Spiegel presented his Motion to Strike and Dismiss, along with a separate statement by Joe Parnarauskis (see: “SEP Illinois candidate denounces Democrats' bogus challenge to third party candidates”) to David Herman, a hearing officer appointed by the State Board of Elections, who will oversee the objection review. Herman said he would review Spiegel’s motion.

However, he appeared inclined to disregard the substance of the motion and allow the record examination to proceed. Ignoring Spiegel’s argument that such a process would impose an undue burden on the SEP, Herman said he believed “it will all come back to the binder check,” i.e., the matter would not be resolved without going through the laborious and protracted procedure of checking each of the Democrats’ objections. Herman admitted that this process, which could involve subpoenaing witnesses, taking depositions and admitting documents and other evidence, could take until the end of August!

Herman gave the Democrats’ attorney until July 25 to respond to Spiegel’s Motion to Strike and Dismiss. The SEP’s attorney then has seven days to issue his reply. The record examination or binder check would begin shortly afterwards.

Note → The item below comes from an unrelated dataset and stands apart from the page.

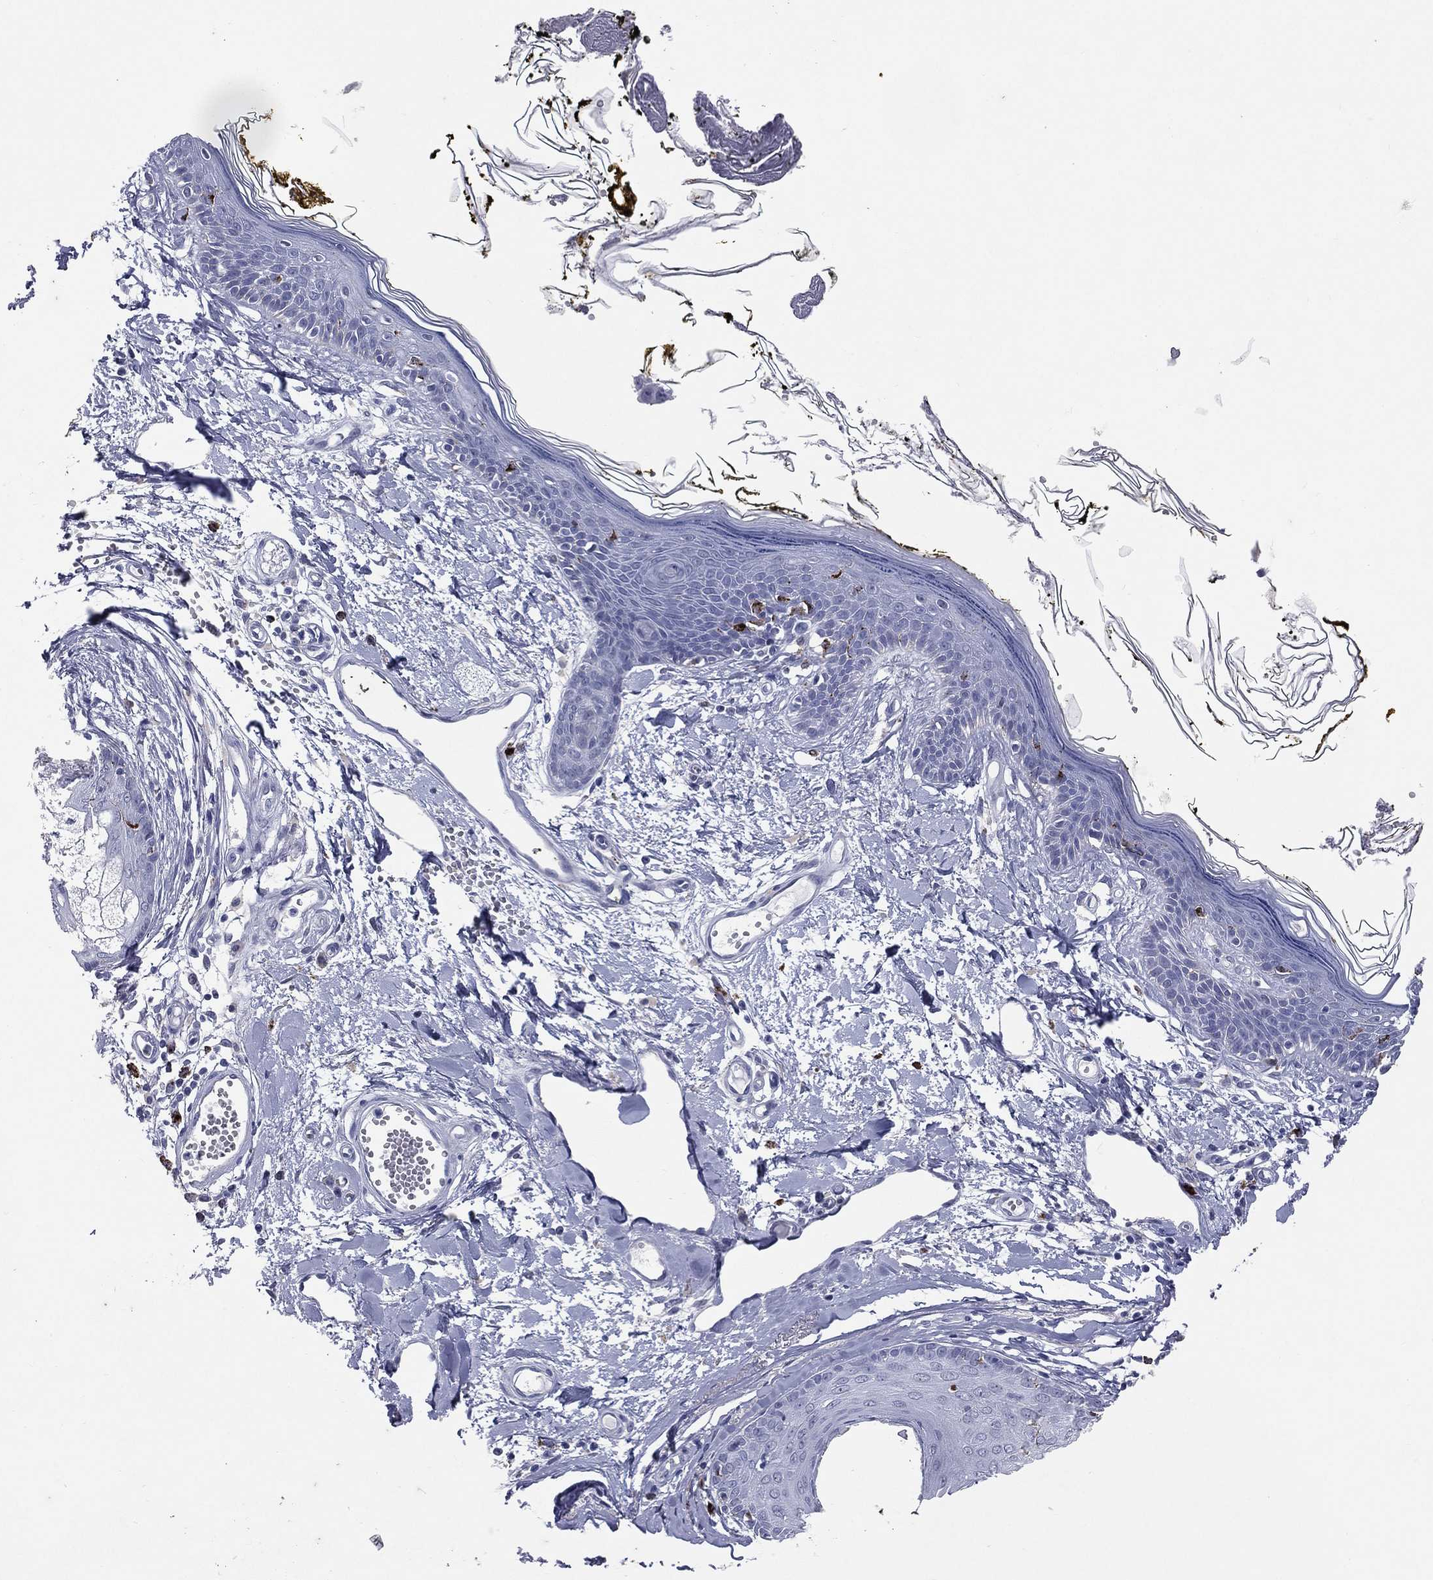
{"staining": {"intensity": "negative", "quantity": "none", "location": "none"}, "tissue": "skin", "cell_type": "Fibroblasts", "image_type": "normal", "snomed": [{"axis": "morphology", "description": "Normal tissue, NOS"}, {"axis": "topography", "description": "Skin"}], "caption": "Immunohistochemistry of normal human skin reveals no positivity in fibroblasts.", "gene": "HLA", "patient": {"sex": "male", "age": 76}}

Further complicating the matter, Herman admitted, was the fact that the registration rolls in Champaign County, where the bulk of the petitions were gathered, have not been updated since 2003. The SEP gathered signatures from voters during the months of May and June 2006. This means that large numbers of voters, including those who registered during these months, would not be included in the voter registration lists. Herman said the county was updating the lists but could not say when this process would be completed.

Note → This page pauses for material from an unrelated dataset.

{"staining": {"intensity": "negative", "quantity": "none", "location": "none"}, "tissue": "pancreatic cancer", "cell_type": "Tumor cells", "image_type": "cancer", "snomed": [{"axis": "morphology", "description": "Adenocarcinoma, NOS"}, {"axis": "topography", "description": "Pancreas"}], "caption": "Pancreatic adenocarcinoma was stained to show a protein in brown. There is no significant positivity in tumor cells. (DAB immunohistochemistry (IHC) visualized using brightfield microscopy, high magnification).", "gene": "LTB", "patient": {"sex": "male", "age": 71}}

The State Election Board—which is made up of four Democrats and four Republicans—may very well accept the Democrats’ objection on face value and pay no heed to the evidence of fraud in the current challenge and the past record of illicit objections by the Democratic Party. The issues raised by Spiegel’s Motion to Strike and Dismiss threaten to expose the two major parties, which have long used such illicit methods to bar third party candidates from the ballot.

Also presenting evidence to the State Board of Elections were representatives of the Illinois Green Party, whose entire statewide slate of candidates, including gubernatorial candidate Rich Whitney, is being challenged by the Democratic Party. The Greens submitted 39,000 signatures, well above the requirement of 25,000, to run for governor and other statewide executive petitions. The objections to their nominating petitions were apparently prepared by Democratic Governor Blagojevich’s attorneys. The Green Party, which also filed a motion to dismiss Tuesday, presented evidence that their nominating petitions were the target of hundreds, if not thousands, of fraudulent objections.